No início da década de 90, as animações musicais da Disney eram as únicas a tentar perpetuar a espécie. De lá para cá, após o enterro dos filmes musicais, um ou outro surge trazendo a esperança e a promessa de ressuscitar o gênero. Evita (1997) foi um desses, que inovou no sentido de traduzir para o cinema a peça completa, sem abandonar o estilo ópera (quando é apenas cantada do início ao fim, sem falas) do teatro.
O fim da era de ouro dos musicais havia há muito acabado. Algumas produções foram sendo feitas, mas sem destaque. A ala mais “alternativa” conseguiu alguns feitos – o nerd neurótico Woody Allen arriscou algumas tentativas de musicais como Todos Dizem Eu Te Amo (1996) e a bizarra Björk atuou num dos filmes mais tristes que já vi: Dançando no Escuro (2000).

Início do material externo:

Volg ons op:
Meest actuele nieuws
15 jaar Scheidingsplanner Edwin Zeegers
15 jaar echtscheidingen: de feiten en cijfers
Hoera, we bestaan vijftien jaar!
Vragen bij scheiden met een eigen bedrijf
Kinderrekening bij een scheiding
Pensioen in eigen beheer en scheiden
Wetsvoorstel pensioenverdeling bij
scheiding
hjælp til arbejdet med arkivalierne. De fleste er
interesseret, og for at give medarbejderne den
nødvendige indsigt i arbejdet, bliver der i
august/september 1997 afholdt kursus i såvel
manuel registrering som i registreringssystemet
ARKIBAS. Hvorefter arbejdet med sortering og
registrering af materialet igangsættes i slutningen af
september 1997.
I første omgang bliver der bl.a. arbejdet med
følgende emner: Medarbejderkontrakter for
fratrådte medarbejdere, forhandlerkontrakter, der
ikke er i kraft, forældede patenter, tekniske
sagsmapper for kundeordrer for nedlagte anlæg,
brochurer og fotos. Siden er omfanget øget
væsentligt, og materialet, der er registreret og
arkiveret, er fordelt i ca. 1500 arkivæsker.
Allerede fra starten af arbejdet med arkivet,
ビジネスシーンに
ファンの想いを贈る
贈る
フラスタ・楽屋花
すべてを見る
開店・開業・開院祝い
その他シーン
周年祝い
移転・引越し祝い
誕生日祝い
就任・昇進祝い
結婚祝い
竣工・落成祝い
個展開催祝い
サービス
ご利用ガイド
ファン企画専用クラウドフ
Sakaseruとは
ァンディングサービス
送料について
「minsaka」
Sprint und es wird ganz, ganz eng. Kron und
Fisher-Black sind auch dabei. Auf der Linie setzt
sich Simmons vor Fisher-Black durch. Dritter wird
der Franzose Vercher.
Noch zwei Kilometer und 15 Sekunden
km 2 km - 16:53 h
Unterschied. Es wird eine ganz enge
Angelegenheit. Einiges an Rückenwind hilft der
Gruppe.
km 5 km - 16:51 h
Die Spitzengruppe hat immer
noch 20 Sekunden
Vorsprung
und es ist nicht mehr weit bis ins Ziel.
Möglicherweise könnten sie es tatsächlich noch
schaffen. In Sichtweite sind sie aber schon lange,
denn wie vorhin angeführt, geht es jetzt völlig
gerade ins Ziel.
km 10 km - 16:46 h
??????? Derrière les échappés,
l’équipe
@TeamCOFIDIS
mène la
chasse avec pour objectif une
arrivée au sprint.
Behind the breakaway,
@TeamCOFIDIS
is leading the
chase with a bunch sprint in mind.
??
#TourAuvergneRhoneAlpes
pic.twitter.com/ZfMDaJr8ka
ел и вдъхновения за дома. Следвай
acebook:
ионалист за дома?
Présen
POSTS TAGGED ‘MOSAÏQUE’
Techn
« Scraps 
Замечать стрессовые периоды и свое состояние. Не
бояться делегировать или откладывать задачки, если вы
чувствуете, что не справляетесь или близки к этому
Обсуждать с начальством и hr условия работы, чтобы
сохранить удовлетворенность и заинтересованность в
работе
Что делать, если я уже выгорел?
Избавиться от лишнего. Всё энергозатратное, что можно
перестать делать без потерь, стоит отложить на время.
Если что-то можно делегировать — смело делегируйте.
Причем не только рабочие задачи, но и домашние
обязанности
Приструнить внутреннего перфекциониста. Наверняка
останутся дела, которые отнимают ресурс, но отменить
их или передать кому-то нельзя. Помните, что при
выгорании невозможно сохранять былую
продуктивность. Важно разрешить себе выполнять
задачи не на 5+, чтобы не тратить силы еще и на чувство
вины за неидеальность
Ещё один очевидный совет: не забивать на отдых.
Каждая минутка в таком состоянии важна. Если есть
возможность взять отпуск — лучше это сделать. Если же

Em 2002 uma revolução na linguagem dos musicais estreou nos cinemas: Moulin Rouge e suas cores, produção, roteiro, figurino e cenários exóticos e esplêndidos inovou em várias áreas, sendo inteiramente filmado numa espécie de linguagem de videoclipe. Uma das coisas muito interessantes na parte da trilha sonora é a mistura, paródia e recriação de músicas que já existiam e faziam sucesso na mídia.
Chicago, um ano depois, veio dos palcos e também trouxe uma linguagem reciclada aos musicais do cinema. Misturou cenas gravadas em palco com outras locações de cinema de uma maneira sutil, que não deixou o filme confuso ou estranho, e ainda conseguiu agarrar o Oscar de melhor filme em 2003.
A Academia sempre teve um gosto especial por esse gênero cinematográfico. Basta verificar a lista de todos os vencedores de Oscar de melhor filme para notar o grande número de musicais que a compõe. Por isso, não se pode dizer que o fato de Chicago ter se destacado na penúltima entrega de Oscars seja alguma prova de que uma nova era dourada de musicais esteja surgindo.
Mas, vendo o sucesso de público de Moulin Rouge e as novas características extravagantes e geniais dos últimos filmes produzidos, uma sombra de esperança pode nascer no mercado dos musicais. Ainda mais com a notícia de que está a caminho uma refilmagem de Footloose. E principalmente com a maravilhosa notícia de que Joel Schumacher (o diretor do polêmico Por um Fio) está produzindo a versão para cinema do famoso musical da Broadway O Fantasma da Ópera.